Peter answered Him (Jesus) and said, "Lord, if it is You, command me to come to You on the water."
So He said, "Come." And when Peter had come down out of the boat, he walked on the water to go to Jesus.
But when he saw that the wind was boisterous, he was afraid; and beginning to sink he cried out, saying, "Lord, save me!"
- Mark 14:28-30
Peter's mistake was not in leaving the ship, but in looking at the waves and the wind instead of looking off unto Jesus. He had entered upon a path which could only be trodden by faith-- a path in which, if he had not Jesus, he had nothing at all. It was either walking with Jesus on the water or sinking beneath it without Him.
Nothing but faith could sustain the heart in such a course. But faith could sustain, for faith can live amid the roughest waves and the stormiest skies.
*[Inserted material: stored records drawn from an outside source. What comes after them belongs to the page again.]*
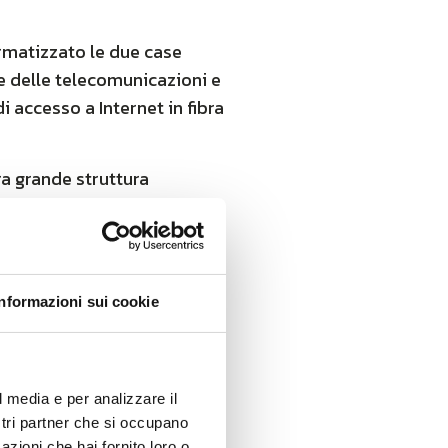
ormatizzato le due case
re delle telecomunicazioni e
i accesso a Internet in fibra
tra grande struttura
o di connettività in fibra
zio di Wi-Fi. Grazie
municare con le proprie
Informazioni sui cookie
o, anche per gli ambienti
 e wireless disponibili,
l media e per analizzare il
riche strutture carcerarie
ostri partner che si occupano
azioni che hai fornito loro o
Faith can walk on the roughest waters; unbelief cannot walk on the smoothest.
But Peter failed. Does that prove he was wrong in obeying the call of his Lord? Did Jesus reprove him for leaving the ship? Ah! no; that would not have been like Him. He could not tell His poor servant to come and then rebuke him for coming. Hence we read, "Immediately Jesus stretched out His hand and caught him, and said to him, 'O you of little faith, why did you doubt?'" (verse 31).
And where was Peter when he heard this? In the arms of the Lord! What a place! Peter was right in leaving the ship, and although he broke down in that path on which he had entered, it only led him into a sense of his own weakness and of the grace and love of his Lord.
What is the moral of all this to us? Simply this: Jesus calls us forth from the things of time and sense to walk with Him. He summons us to abandon all our earthly hopes and creature-confidences-- the props on which our poor hearts lean. His voice may be heard far above the din of waves and storms, and that voice says, "Come!"
Oh, let us obey! He wants to have us near Himself, walking with and leaning on Him, not looking at circumstances but looking only and always unto Him.